Il se passa la langue sur les lèvres.
– C’est mon père qui m’a tout expliqué, ajouta-t-il en détournant les yeux un instant. De plus, c’était il y a de nombreuses années, alors que j’étais très jeune. Si je me trompe sur certains détails, en voilà la cause.
– Entendu, dit Horkaï.
– À un moment donné, vous avez été exposé, continua Rasmus. Et pas qu’un peu, pas juste exposé brièvement comme nous l’avons été à l’instant. Selon Lammert, vous étiez assez proche pour que l’éclat lumineux traverse votre peau. Si proche en fait que vous auriez dû y rester.
– Mais vous n’êtes pas mort, dit Olaf.
– En tout cas pas complètement, ajouta Oleg.
– Silence, vous deux, interrompit Rasmus. C’est moi qui parle. Il s’est passé que vous avez perdu tous vos cheveux, jusqu’au dernier, continua Rasmus en se tournant vers Horkaï. Sur le flanc exposé à la déflagration, votre peau s’est trouvée complètement calcinée. Puis vous êtes resté au sol. Pendant combien de jours et de nuits, personne ne sait. Jusqu’à ce que quelqu’un vous découvre.
– Votre père, fit Horkaï, tout en pensant : Est-ce vraiment ce qui s’est passé ? Que s’est-il vraiment passé ?
Rasmus acquiesça.
– Lammert. Il vous a d’abord pris pour un cadavre, mais vous avez remué. Il portait une combinaison, mais il ne fallait pas qu’il s’attarde trop longtemps s’il tenait à sa vie. Pourtant vous gisiez à ses pieds, le corps à moitié carbonisé, exposé des jours durant, inconscient, et toujours en vie.
– Et après il…, commença Oleg.
– La ferme, Oleg, interrompit Rasmus, avant de se tourner de nouveau vers Horkaï. Il vous a relevé et vous a porté sur ses épaules, voilà ce qu’il a fait. Il vous a installé dans un centre de soin sécurisé – nous en disposions encore à l’époque, ajouta-t-il, à l’intention d’Oleg et Olaf. Il vous a mis sous perfusion et a attendu votre mort.
– Mais je ne suis pas mort.
– Pas exactement. Dans un certain sens, vous n’êtes pas mort. Mais dans un autre, vous êtes mort répétitivement. Votre trachée s’engorgeait souvent. Votre respiration devenait d’abord sifflante puis grasseyante et finissait par s’interrompre complètement. Parfois des heures durant, il faut croire. Puis, quelques minutes plus tard, quelques heures plus tard, vous crachiez soudain des caillots de sang et vous respiriez de nouveau. C’était un spectacle affreux, selon mon père. Comme si la mort s’amusait avec vous, vous tuait pour vous ramener ensuite à la vie. Il m’a souvent raconté comment il veillait sur vous, qu’une fois même il avait traîné votre carcasse dans le but de s’en débarrasser avant de se rendre compte, au beau milieu du hall, que vous n’étiez pas mort. Ça s’est prolongé comme ça pendant des jours et des jours, et après des semaines d’hésitation et de cafouillage à la frontière entre la vie et la mort, quelque chose en vous s’est transformé. Ça l’a affolé. Rapidement, votre peau ravagée a mué pour révéler une chair sous-jacente rose, glabre et sans imperfection aucune. Un jour ou deux plus tard, vous ouvriez les yeux et vous causiez, comme si de rien n’était.
Horkaï hocha la tête.
– Qu’est-ce que vous avez pensé ? demanda-t-il.

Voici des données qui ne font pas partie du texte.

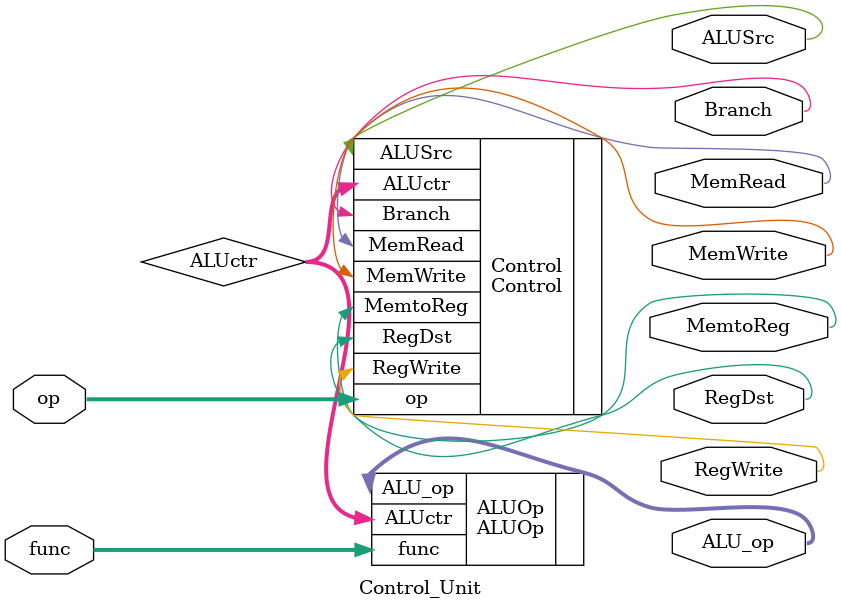
<source format=v>
`timescale 1ns / 1ps
module Control_Unit(
		input [5:0] op,
		input [5:0] func,
		
		output  RegDst,
		output  RegWrite,
		output  ALUSrc,
		output  MemWrite,
		output  MemRead,
		output  MemtoReg,
		output  [2:0] ALU_op,
		output  Branch
    );
	 
	 wire [1:0] ALUctr;

	 Control Control(
		 .op(op),
		 .RegDst(RegDst),
		 .RegWrite(RegWrite),
		 .ALUSrc(ALUSrc),
		 .MemWrite(MemWrite),
		 .MemRead(MemRead),
		 .MemtoReg(MemtoReg),
		 .ALUctr(ALUctr),
		 .Branch(Branch)

	 );


	 ALUOp ALUOp(
		 .func(func),
		 .ALUctr(ALUctr),
		 .ALU_op(ALU_op)
	 );


endmodule

</source>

– Moi ? Je n’en ai rien pensé. je n’étais pas là. Je n’étais qu’un enfant.
– Qu’est-ce que votre père en a pensé ?
– Mon père a été surpris, répondit Rasmus.
Son débit donnait l’impression qu’il récitait une histoire par cœur.
– Il s’est dit que cette exposition prolongée avait dû vous endommager l’esprit, que dans le meilleur des cas, ç’avait dû vous griller le cerveau et vous rendre fou.
– Mais votre esprit était intact, dit Olaf.
– Vous alliez bien, admit Rasmus. Vous aviez l’air d’être en bonne forme.
Il fixa ses mains.
– Si c’était arrivé aujourd’hui plutôt qu’à l’époque, vous auriez été dans le pétrin. On vous aurait décapité ou brûlé. Mais mon père n’était pas superstitieux.
– On disposait d’explications, dit Olaf.
– La science peut tout expliquer, ajouta Oleg.
– Ou le pouvait, maugréa Rasmus. De nos jours, qui sait ? La science n’existe plus vraiment, en tout cas pas comme auparavant. Elle n’a pas été conçue pour notre monde mais pour celui d’avant.